Observe que a instância do EC2 na verdade não recebe o nome que especificamos no prompt. Mas ok, vamos viver com isso por enquanto. Outro “bug” neste modelo é que o ambiente Pytorch pré-instalado na AMI é chamado de “pytorch” e não “pytorch_36”. Vamos corrigir isso substituindo o nome do ambiente.

Agora, como realmente executamos isso? Vamos perguntar ao ChatGPT:

imagem do autor

Ok, a execução desta linha iniciou a criação da pilha usando o modelo CF. Após alguns minutos, vemos que a instância do EC2 está funcionando. Observe que o modelo criou um grupo de segurança e a instância do EC2 usou esse grupo de segurança conforme especificado:

imagem do autor

Vamos também fazer o SSH na instância do EC2 para ver se os pacotes de que precisamos estão instalados:

imagem do autor

Parece que está tudo configurado para o aplicativo Streamlit

Aplicação Streamlit

Agora precisamos de um aplicativo que rode no Streamlit e que analise o sentimento do texto.

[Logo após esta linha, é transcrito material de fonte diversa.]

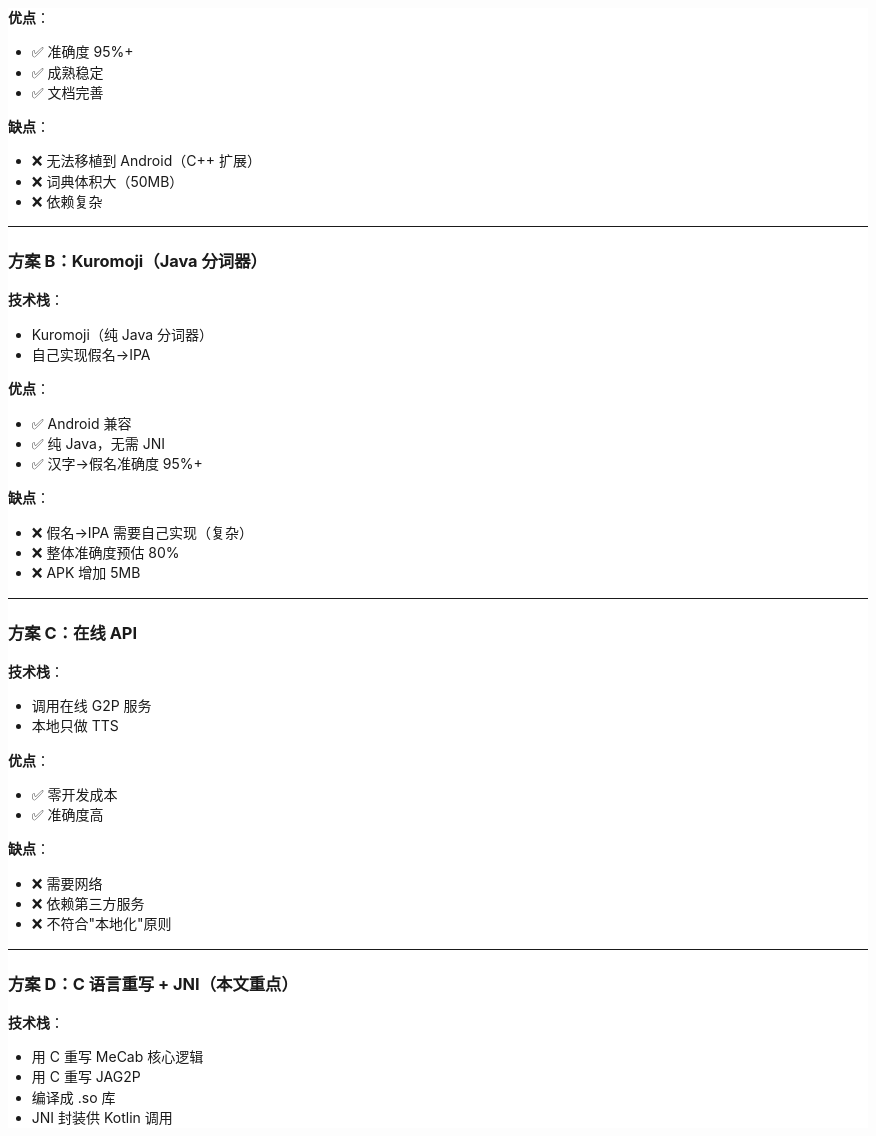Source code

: **优点**：
- ✅ 准确度 95%+
- ✅ 成熟稳定
- ✅ 文档完善

**缺点**：
- ❌ 无法移植到 Android（C++ 扩展）
- ❌ 词典体积大（50MB）
- ❌ 依赖复杂

---

### 方案 B：Kuromoji（Java 分词器）

**技术栈**：
- Kuromoji（纯 Java 分词器）
- 自己实现假名→IPA

**优点**：
- ✅ Android 兼容
- ✅ 纯 Java，无需 JNI
- ✅ 汉字→假名准确度 95%+

**缺点**：
- ❌ 假名→IPA 需要自己实现（复杂）
- ❌ 整体准确度预估 80%
- ❌ APK 增加 5MB

---

### 方案 C：在线 API

**技术栈**：
- 调用在线 G2P 服务
- 本地只做 TTS

**优点**：
- ✅ 零开发成本
- ✅ 准确度高

**缺点**：
- ❌ 需要网络
- ❌ 依赖第三方服务
- ❌ 不符合"本地化"原则

---

### 方案 D：**C 语言重写 + JNI（本文重点）**

**技术栈**：
- 用 C 重写 MeCab 核心逻辑
- 用 C 重写 JAG2P
- 编译成 .so 库
- JNI 封装供 Kotlin 调用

Para minha surpresa, isso foi ainda mais fácil do que eu esperava:

imagem do autor
imagem do autor

Mais uma vez, bom aviso no final.

O código inteiro:

Isso realmente parece bom para mim, vamos tentar executá-lo sem modificações. Copie e cole este código em um arquivo no EC2 chamado “app.py”. Mas como executamos os aplicativos Streamlit novamente? Vamos perguntar ao nosso “colega”:

imagem do autor

Já temos o Streamlit instalado, então vamos em frente e execute “streamlit run app.py”:

imagem do autor

Parece tudo de bom!

Testando o aplicativo

Agora chega a hora da verdade. Conectamos o URL streamlit exposto e vemos se o aplicativo é executado.

imagem do autor

Uau, o ChatGPT acabou de criar um aplicativo de sentimento de texto inteiro apenas com nossas instruções

Conclusão

Estou muito sem palavras. Isso tem sido muito divertido e as possibilidades são infinitas. Tentarei experimentar mais com este modelo daqui para frente e também adoraria saber o que você construiu com ele. Por favor, comente abaixo!